Black walnuts bring back fond Missouri memories

I’ve just tasted the best black walnut kernels that I’ve ever put in my mouth. I’ve stomped and hulled walnuts since I was big enough to mash off that outer green hull. I can smell it as I think of it. There’s nothing like the fragrance of those hulls. And there’s no stain as permanent as a walnut hull stain on white canvas tennis shoes.

Our "squirrel-planted" walnut trees in the woods are trimmed to grow straight and tall to be harvested as lumber, but they’ve never produced a good crop of nuts.

We met a fellow called Johnny Walnut Seed about 30 years ago in northeastern Iowa. I don’t know his real name because everybody who knew him called him Johnny Walnut Seed. His mission in life was to plant black walnut seeds over this nation and others. "The space a junk tree uses might just as well produce black walnut wood, which makes the world’s most beautiful furniture," he said.

Johnny and his wife lost their only son in a tractor mishap when they were building their motel/hostel in Harper’s Ferry, Iowa, and they enjoyed groups of young bicyclists and hikers. Our Boone’s Lick Bicycle Club, affiliated with American Youth Hostels Inc., chose their hostel for two overnights when we went bicycling in Iowa, Ohio and Wisconsin. Nine members and three parents loaded bikes and bags and drove up there.

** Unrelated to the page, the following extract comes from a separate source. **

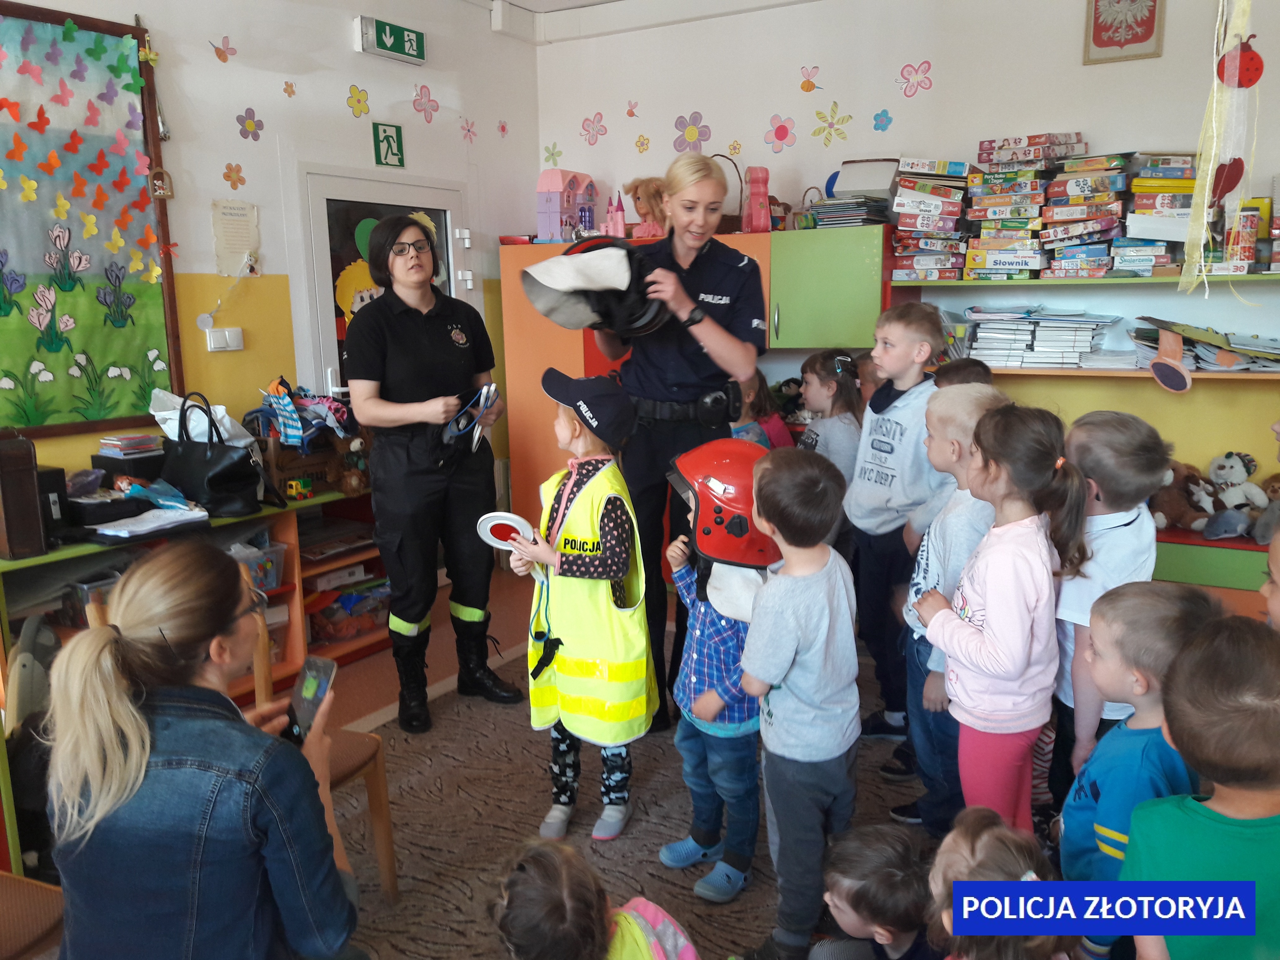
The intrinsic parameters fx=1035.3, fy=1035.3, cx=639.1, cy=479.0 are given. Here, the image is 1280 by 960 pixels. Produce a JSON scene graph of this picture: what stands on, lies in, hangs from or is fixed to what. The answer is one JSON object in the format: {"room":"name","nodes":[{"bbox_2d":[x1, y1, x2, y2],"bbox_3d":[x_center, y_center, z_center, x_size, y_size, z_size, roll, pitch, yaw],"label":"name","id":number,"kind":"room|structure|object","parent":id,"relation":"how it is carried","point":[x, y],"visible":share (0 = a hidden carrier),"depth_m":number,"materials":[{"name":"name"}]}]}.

We were curious about the Walnut Seed name and soon learned that he was planting and propagating walnut trees to sell and set out for tree farmers in this country and several others. He traveled far and wide to get the best nuts as seed that would produce big, tall lumber trees.

His several work crews had established walnut farms; as we talked a crew was in Australia plowing, planting and fertilizing several hundred acres of black walnut trees. I really liked his idea.

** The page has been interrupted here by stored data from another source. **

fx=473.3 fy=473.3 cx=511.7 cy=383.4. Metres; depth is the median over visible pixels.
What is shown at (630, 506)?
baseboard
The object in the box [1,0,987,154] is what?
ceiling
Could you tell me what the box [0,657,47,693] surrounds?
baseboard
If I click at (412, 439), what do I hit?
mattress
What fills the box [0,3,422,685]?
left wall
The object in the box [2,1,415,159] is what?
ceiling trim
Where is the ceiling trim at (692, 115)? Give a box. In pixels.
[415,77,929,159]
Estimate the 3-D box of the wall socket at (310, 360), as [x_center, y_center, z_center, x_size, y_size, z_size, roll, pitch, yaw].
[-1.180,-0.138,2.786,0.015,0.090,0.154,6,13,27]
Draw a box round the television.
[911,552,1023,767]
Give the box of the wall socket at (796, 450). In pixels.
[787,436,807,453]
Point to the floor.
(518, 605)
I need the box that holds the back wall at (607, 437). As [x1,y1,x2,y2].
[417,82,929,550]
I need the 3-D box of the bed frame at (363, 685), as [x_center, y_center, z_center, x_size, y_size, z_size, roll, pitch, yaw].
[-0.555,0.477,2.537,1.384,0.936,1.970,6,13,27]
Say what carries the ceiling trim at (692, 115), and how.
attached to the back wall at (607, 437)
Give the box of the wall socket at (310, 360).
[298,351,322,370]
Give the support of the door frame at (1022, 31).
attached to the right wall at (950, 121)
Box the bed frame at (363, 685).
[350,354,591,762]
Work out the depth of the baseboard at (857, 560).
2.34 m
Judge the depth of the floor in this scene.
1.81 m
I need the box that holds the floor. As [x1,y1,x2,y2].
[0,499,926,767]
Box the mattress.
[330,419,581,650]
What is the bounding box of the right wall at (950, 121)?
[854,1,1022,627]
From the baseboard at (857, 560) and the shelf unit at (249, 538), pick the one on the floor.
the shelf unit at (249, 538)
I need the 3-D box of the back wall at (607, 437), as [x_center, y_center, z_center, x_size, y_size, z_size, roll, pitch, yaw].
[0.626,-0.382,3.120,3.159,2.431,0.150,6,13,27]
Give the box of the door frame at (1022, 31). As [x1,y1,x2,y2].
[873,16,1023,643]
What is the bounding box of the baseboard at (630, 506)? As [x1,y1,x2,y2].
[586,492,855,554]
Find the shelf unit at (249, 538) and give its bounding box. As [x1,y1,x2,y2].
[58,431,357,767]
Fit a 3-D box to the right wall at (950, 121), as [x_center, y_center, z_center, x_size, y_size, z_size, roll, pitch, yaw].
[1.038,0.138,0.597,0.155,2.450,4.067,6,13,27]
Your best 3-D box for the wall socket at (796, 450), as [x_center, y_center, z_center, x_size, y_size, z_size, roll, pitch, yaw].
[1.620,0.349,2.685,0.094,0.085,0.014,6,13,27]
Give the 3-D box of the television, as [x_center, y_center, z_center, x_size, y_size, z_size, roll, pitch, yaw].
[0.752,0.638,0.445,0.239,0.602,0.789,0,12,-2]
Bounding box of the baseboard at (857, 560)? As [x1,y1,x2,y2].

I came home determined to do two things: one was to trim, fertilize and remove the vines from our " squirrel-planted" trees in the woods. The other plan was to buy 100 "started seeds" and 100 seedlings from Johnny Walnut Seed and plant them on our farm. I did that in 1968.

Shipping was delayed, the summer was dry and our seedlings did not do well at all. We planted the wet, started nuts in the garden, but not one seed sprouted! I couldn’t understand it because Johnny Walnut Seed bought the best nuts and showed us his seed beds and hundreds of rows of seedlings, properly prepared, fertilized and watered as needed. I consoled myself saying, "You win some, and you lose some."

Chub plowed the garden that fall, and we didn’t give walnut trees another thought until 13 little sprouts appeared the next spring. We were thrilled and carefully worked around them. The next year Chub forgot where my precious walnut seedlings were, and they did look a lot like weeds. He cultivated the garden thoroughly!

You win, and you lose! I was out of the walnut business for keeps. The third year, one strong, rapidly growing walnut sprout appeared in our garden! We were delighted. Chub carefully prepared a spot near my pottery workshop for this special tree. Together we transplanted it. It grew and prospered. A forester friend trimmed it.

It waited until the year 2000 to produce walnuts! I stomped the hulls off and dried the crop of 32 nuts! Yesterday I cracked and ate a few of the best tasting nuts I’d ever put in my mouth! You can’t beat Missouri’s black walnuts for flavor.